练习:
请接着这篇讲如何从创作者角度分析游戏的节选文本往下写,从它最后一句之后续写。

节选文本:
********************
如何從創造者的角度去分析一款遊戲

作者:Nathan Lovato

我們可以找到一些方法幫助自己更好地理解遊戲設計。例如閱讀書籍和文章,聽演講,以及分析遊戲!在本文中我想要基於學習目的與你們一起探索有效的分析過程。及以創造者的視角去探索遊戲。對於學者們或遊戲分析家來說,有關遊戲研究的更有效的信息來源便是Game Studies網站。

How I analyze Games(from gamasutra)

How I analyze Games(from gamasutra)

當我在研究一款遊戲或它的一個組件時,我的目標便是更好地理解它是如何運行的。我想要知道它是如何創建的以及爲什麼是基於這種方式進行創建。換句話說,我想要了解它的作者的意圖。還有另一個目標便是提高自己的觀察能力並鍛鍊自己的批判性思維。分析的目標並不是形成有關遊戲的看法,而是明確遊戲的特徵。如果我們只是想要基於自己的經驗去判斷一款遊戲的話,那麼我們只要檢驗它就好。

這一過程將提供給我們反向工程一些遊戲組件的機會。這也讓我們能夠學到一些優秀的機制和有效的設計決策。更好的是,這能夠進一步拓寬我們對於一件作品的理解。一款有效優化的遊戲是整支專注的開發團隊的知識彙總。它們是由一系列連貫的理念所構成,你可以在此不斷地完善自己的創造。它們是深層次的靈感來源。

我想要理解哪個遊戲元素?我真正想要學習的是什麼?這都是依情況而定。我們想要理解許多特定或普遍的元素。也許你只是想要了解遊戲的多人遊戲部分是如何運行的。也許是關於遊戲故事的結構。或者是關於遊戲的美學。你可能需要了解一個特定的遊戲機制。

分析可能很泛也可能很集中。它可能需要花費很多時間也可能只需要一點點時間。但不管怎樣它都能夠回答你的問題。

怎樣做?

爲了研究一款遊戲,我們首先要去玩這款遊戲。這並不是意味着我們必須從頭到尾地玩遊戲。因爲作爲創造者的我們擁有自己的工作量,所以我們沒有足夠的時間深入去測試一款遊戲。我並不想將分析作爲自己想要玩RPG遊戲的藉口!

如果你想要了解訣竅的話,創造遊戲總是比玩遊戲更有效。這也是我爲什麼不想花好幾個小時的時間去探索一個虛擬世界的原因。而在網上觀看一些視頻或其它材料能夠填補測試內容與完整遊戲之間所存在的空缺。

當我們在分析一款遊戲時,我們的目標會更傾向於客觀性。而當我們作爲一個玩家時,我們的的視角則是主觀的。所以當我們在設計遊戲時,我們就應該放下這種主觀性。這在理解遊戲的創造是也是一樣的。因爲不管怎樣,遊戲都是面向更廣的用戶。不只是爲了我們自己而創造的!

但不要誤解我:我們關於遊戲的問題總是源自遊戲提供給我們的體驗。我之所以想要關注一款遊戲便是因爲它的一些機制很棒。但我們必須始終牢記自己的體驗是獨一無二的。我們也不清楚這與其他人的體驗會有怎樣的關係。
********************
提取的记录:
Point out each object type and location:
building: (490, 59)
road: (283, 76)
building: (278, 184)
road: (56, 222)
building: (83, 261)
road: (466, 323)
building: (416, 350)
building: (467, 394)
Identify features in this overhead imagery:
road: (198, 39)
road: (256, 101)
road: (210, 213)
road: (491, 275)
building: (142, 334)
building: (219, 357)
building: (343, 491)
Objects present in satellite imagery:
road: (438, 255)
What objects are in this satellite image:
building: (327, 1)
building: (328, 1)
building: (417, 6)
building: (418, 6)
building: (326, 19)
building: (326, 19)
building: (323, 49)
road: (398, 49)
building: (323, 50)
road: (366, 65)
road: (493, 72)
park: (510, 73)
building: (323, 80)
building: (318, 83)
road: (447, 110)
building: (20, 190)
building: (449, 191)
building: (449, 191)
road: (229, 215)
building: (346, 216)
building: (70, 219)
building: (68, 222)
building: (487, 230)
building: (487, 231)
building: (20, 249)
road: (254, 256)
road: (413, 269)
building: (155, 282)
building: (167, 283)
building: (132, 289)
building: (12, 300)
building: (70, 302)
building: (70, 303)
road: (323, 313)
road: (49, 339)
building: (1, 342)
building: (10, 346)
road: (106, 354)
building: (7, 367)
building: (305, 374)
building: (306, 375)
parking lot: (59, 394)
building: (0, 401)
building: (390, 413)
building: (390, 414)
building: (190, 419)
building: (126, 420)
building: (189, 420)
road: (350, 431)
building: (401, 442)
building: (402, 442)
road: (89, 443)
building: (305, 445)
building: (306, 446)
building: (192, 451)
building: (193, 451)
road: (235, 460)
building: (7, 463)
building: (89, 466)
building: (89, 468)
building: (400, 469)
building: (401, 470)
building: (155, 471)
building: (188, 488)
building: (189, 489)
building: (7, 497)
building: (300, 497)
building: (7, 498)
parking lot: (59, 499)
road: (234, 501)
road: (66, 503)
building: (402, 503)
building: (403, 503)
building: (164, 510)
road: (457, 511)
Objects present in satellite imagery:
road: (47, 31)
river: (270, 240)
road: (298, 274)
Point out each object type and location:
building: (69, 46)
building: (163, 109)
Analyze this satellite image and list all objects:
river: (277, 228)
********************
例题解答:
遊戲元素

不管我們是否想要深入一個特定遊戲元素或面向遊戲整體,我們都能夠探索Jesse Schell所謂的元素。根據Jesse Schell的《Art of Game Design》,主要存在4種元素:

1.機制。簡單地說,它們是基於規則的系統,即會處理玩家的輸入和輸出反饋。

2.故事。

3.美學。視覺效果,聲音或文本風格。

4.技術。就電子遊戲來說,這是關於輸入設備,目標平臺,引擎,所有算式或你能夠支配的較低水平的系統。

Triad(from gamasutra)

Triad(from gamasutra)

爲了回答特定的問題,我們需要研究其中的一個元素或多個元素。我想要理解一款打鬥遊戲的角色動畫是如何運行的:“開發者是如何創造出對於快速打擊動畫的強烈影響?”這一問題的答案便是源自美學元素。我可以仔細觀察一幀幀的動畫。但角色動畫同時也與遊戲的技術面有關。開發者創造了一棵動畫樹並將渲染材料的影響帶到了屏幕上。在這種轉換髮生時將其識別出來能夠幫助你創造出同樣的感覺。

舉個例子來說吧,在《Halo Reach》中,Bungie的動畫團隊便添加了一個慢跑循環有效地將玩家的行走狀態轉換到了跑步狀態。這也創造了與較簡單的系統之間的區別。並且是基於最低成本。

動畫是通過觀察理解技術的稀有例子之一。通常情況下,遊戲中系統的技術面是很難在最終產品中呈現出來的。技術選擇可能會影響最終產品所呈現出的感覺,但它們卻不會給分析留下任何痕跡。不管怎樣就技術而言,我還是傾向於在GDC演講,網上論文,書籍等途徑中尋求答案。

這裏有三個我們能夠探索的元素。讓我們先簡單地進行說明。

美學

在我看來,遊戲美學分析較爲直接。畢竟這是最顯著的元素。基於訓練有素的眼睛和耳朵,我們可以仔細着眼於視覺元素並花些時間去聽聽遊戲的音效。這裏我們只需要牢記住一點,美學元素應該是源自並作用於遊戲玩法和故事。每個圖像或音頻元素都能夠呈現給我們有關遊戲世界的一些信息以及作爲玩家的我們的目標和可能性。

美學傳達的是一些沉默的信息。就像你能在That Game Company的《花》中充滿活力的環境中消耗時間並放鬆自己。《超級食肉男孩》的鋸子也會提醒你自己正深陷一個危險的世界中。這些視覺元素都在向你傳達遊戲故事!遊戲世界通常總是能夠激發到作爲設計師的我。就像我第一次玩《天際》時便有這種感受。

在完成引言序列後,我自然地跟隨着遊戲的路徑來到了第一座城市。一開始我覺得自己是獨自在探索,儘管如此我也一直沿着主路前進着。我本來可能會偏離這條主路。但是我卻一直走在開發者爲我鋪設的這條道路上。爲什麼呢?這便是源於遊戲出色的視覺設計。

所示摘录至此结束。